How to Keep your Data Integration Project from Being a Wreck
Your reports are on the struggle bus. Your data is all over the place. Everyone is complaining that they can’t get the reports they need, or spend too much valuable time getting mediocre reports. You and your staff are spending way too much time battling data systems that should be making your life easier instead of harder. Are you fishing around for days just trying to get the right information? Answering 20 questions a day from people who can’t get the data they need? Spending hours (or days, or weeks) cleaning and merging the same data over and over in various spreadsheets?
There are a lot of ways to store and analyze data out there. And there are even more vendors out there who will sell you a system that promises to take care of everything you need. Spreadsheets, vendor systems, custom databases, data lakes, data warehouses. It can be challenging to figure out what you need. Should you put all your data in one place? Try to build a data warehouse? What even IS a data warehouse? You aren’t sure what the best solution is to your data dilemma, and you definitely don’t know how much it will cost.
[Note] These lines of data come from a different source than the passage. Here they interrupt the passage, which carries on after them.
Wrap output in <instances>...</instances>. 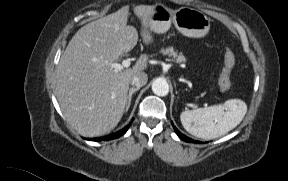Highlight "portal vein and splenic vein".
<instances>
[{
	"label": "portal vein and splenic vein",
	"instance_id": "obj_1",
	"mask_svg": "<svg viewBox=\"0 0 288 181\" xmlns=\"http://www.w3.org/2000/svg\"><path fill=\"white\" fill-rule=\"evenodd\" d=\"M131 65L130 59H125L122 61V63H111L110 66L114 68L116 71H121L124 68H128Z\"/></svg>",
	"mask_w": 288,
	"mask_h": 181
}]
</instances>
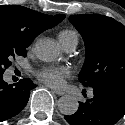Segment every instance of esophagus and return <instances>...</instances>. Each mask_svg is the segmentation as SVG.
Here are the masks:
<instances>
[{
    "label": "esophagus",
    "mask_w": 125,
    "mask_h": 125,
    "mask_svg": "<svg viewBox=\"0 0 125 125\" xmlns=\"http://www.w3.org/2000/svg\"><path fill=\"white\" fill-rule=\"evenodd\" d=\"M52 91L59 96L64 95V92L62 90L52 89Z\"/></svg>",
    "instance_id": "34e87169"
}]
</instances>
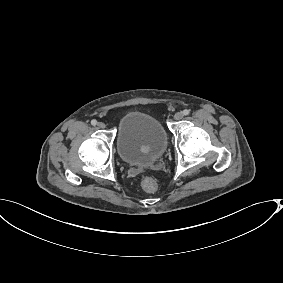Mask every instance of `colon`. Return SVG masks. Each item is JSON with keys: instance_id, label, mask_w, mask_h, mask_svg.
<instances>
[{"instance_id": "colon-1", "label": "colon", "mask_w": 283, "mask_h": 283, "mask_svg": "<svg viewBox=\"0 0 283 283\" xmlns=\"http://www.w3.org/2000/svg\"><path fill=\"white\" fill-rule=\"evenodd\" d=\"M141 187L148 193H154L156 192L158 185L153 178L146 176L141 181Z\"/></svg>"}]
</instances>
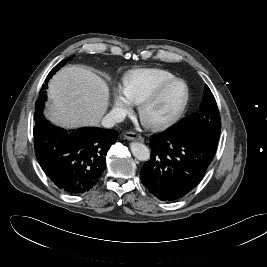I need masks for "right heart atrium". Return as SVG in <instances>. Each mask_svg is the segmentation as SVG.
I'll list each match as a JSON object with an SVG mask.
<instances>
[{
	"mask_svg": "<svg viewBox=\"0 0 267 267\" xmlns=\"http://www.w3.org/2000/svg\"><path fill=\"white\" fill-rule=\"evenodd\" d=\"M131 102L126 97L122 87L114 90V109L119 113H127L131 108Z\"/></svg>",
	"mask_w": 267,
	"mask_h": 267,
	"instance_id": "right-heart-atrium-1",
	"label": "right heart atrium"
}]
</instances>
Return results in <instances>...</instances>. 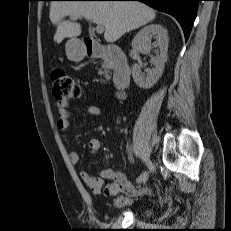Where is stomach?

YOU ARE READY TO TACKLE THIS PROBLEM
You know you need a new solution; the patched-together vendor systems and spreadsheets are not working anymore. You have even managed to convince the board (or the Executive Director) through lengthy conversations, PowerPoint presentations, and possibly some cajoling and flattery, that they should carve out a budget for your project.
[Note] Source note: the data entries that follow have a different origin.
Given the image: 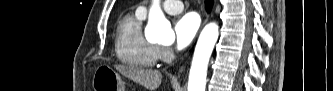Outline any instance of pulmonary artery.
<instances>
[{
  "instance_id": "e3ab8cb5",
  "label": "pulmonary artery",
  "mask_w": 333,
  "mask_h": 91,
  "mask_svg": "<svg viewBox=\"0 0 333 91\" xmlns=\"http://www.w3.org/2000/svg\"><path fill=\"white\" fill-rule=\"evenodd\" d=\"M162 7L169 14L180 13L183 10V8H184L182 2L178 1V0L164 1L162 3ZM137 11L140 14L145 15L147 13V11H148V8L146 6H140V7H138Z\"/></svg>"
}]
</instances>
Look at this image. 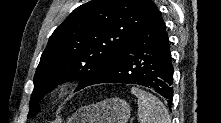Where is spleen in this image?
<instances>
[{
    "label": "spleen",
    "mask_w": 221,
    "mask_h": 123,
    "mask_svg": "<svg viewBox=\"0 0 221 123\" xmlns=\"http://www.w3.org/2000/svg\"><path fill=\"white\" fill-rule=\"evenodd\" d=\"M131 93L138 98L140 123H170L167 108L156 96L137 87H132Z\"/></svg>",
    "instance_id": "3e777b00"
}]
</instances>
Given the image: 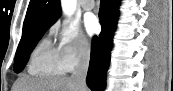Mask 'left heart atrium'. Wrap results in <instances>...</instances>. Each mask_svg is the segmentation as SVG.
<instances>
[{"label":"left heart atrium","mask_w":173,"mask_h":91,"mask_svg":"<svg viewBox=\"0 0 173 91\" xmlns=\"http://www.w3.org/2000/svg\"><path fill=\"white\" fill-rule=\"evenodd\" d=\"M84 27L89 35L95 34L99 30V23L93 14H88L84 18Z\"/></svg>","instance_id":"left-heart-atrium-1"}]
</instances>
BUT YOU AREN’T SURE WHERE TO START
You are anxious, and you are getting impatient. The saying “eat the elephant one bite at a time” occurs to you, but right now you feel more like the elephant is standing on your chest. You have to make the best investment for your organization.
You contemplate the right way to use your scarce resources (probably your only opportunity to spend this kind of money) to make sure you and your staff have what you need when it’s all said and done. Do you meet with a bunch of vendors and compare whatever they give you? Do you try to build something in-house? A hybrid approach? You’ve got to get this right, because after you spend it, that budget is gone forever.
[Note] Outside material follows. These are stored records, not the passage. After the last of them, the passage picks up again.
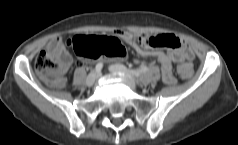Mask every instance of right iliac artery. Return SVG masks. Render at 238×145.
I'll use <instances>...</instances> for the list:
<instances>
[{"label": "right iliac artery", "instance_id": "obj_1", "mask_svg": "<svg viewBox=\"0 0 238 145\" xmlns=\"http://www.w3.org/2000/svg\"><path fill=\"white\" fill-rule=\"evenodd\" d=\"M103 68V63H98L95 67V71L96 72H100Z\"/></svg>", "mask_w": 238, "mask_h": 145}]
</instances>
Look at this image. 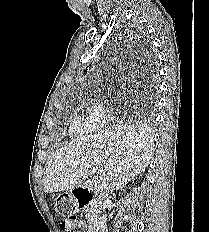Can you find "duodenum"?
Segmentation results:
<instances>
[{
    "label": "duodenum",
    "instance_id": "obj_1",
    "mask_svg": "<svg viewBox=\"0 0 209 232\" xmlns=\"http://www.w3.org/2000/svg\"><path fill=\"white\" fill-rule=\"evenodd\" d=\"M75 198L80 208H86L90 205H97L99 200L93 195L91 189L87 186H78L73 190ZM89 232H101L97 222H93Z\"/></svg>",
    "mask_w": 209,
    "mask_h": 232
}]
</instances>
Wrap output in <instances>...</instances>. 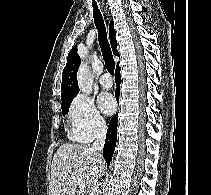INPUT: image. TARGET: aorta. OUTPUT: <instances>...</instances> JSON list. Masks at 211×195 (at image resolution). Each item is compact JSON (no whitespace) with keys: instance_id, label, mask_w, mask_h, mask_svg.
Listing matches in <instances>:
<instances>
[{"instance_id":"aorta-1","label":"aorta","mask_w":211,"mask_h":195,"mask_svg":"<svg viewBox=\"0 0 211 195\" xmlns=\"http://www.w3.org/2000/svg\"><path fill=\"white\" fill-rule=\"evenodd\" d=\"M77 79L80 90L89 94L92 91L93 79L87 62H83L79 67Z\"/></svg>"}]
</instances>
And knowing that only half of IT projects get finished on time and on budget makes the stakes for this even higher.
Every vendor will tell you that theirs is the perfect plan, and that the price they quote will get you everything you need. But they often don’t have enough information to know that. Have you ever heard the adage that every technology project takes twice as long and costs twice as much as planned?
YOU ARE AFRAID OF GOING OVER BUDGET AND BLOWING UP YOUR TIMELINE
These are the stories we hear all the time:
- You set a budget, and it’s a one-time spend. You get bids from vendors, or from your IT department, and halfway through the project whoever is building it tells you it will cost more money. Or, you get to the end of your budget and the project isn’t finished yet.
- Someone promises you the sun, the moon, and the stars, and every feature you thought to ask for (off the top of your head) but when the build is done (or you run out of time and/or money) the system doesn’t do what you need it to. The data isn’t integrated, it’s not the right data, those aren’t the reports you need, or you can’t get the right users onto the system.
- You’ve gone out on a limb to make a big ask of your organization (or even your best funder) and now you are over budget, out of money, and don’t have the data system you promised everyone. This is embarrassing.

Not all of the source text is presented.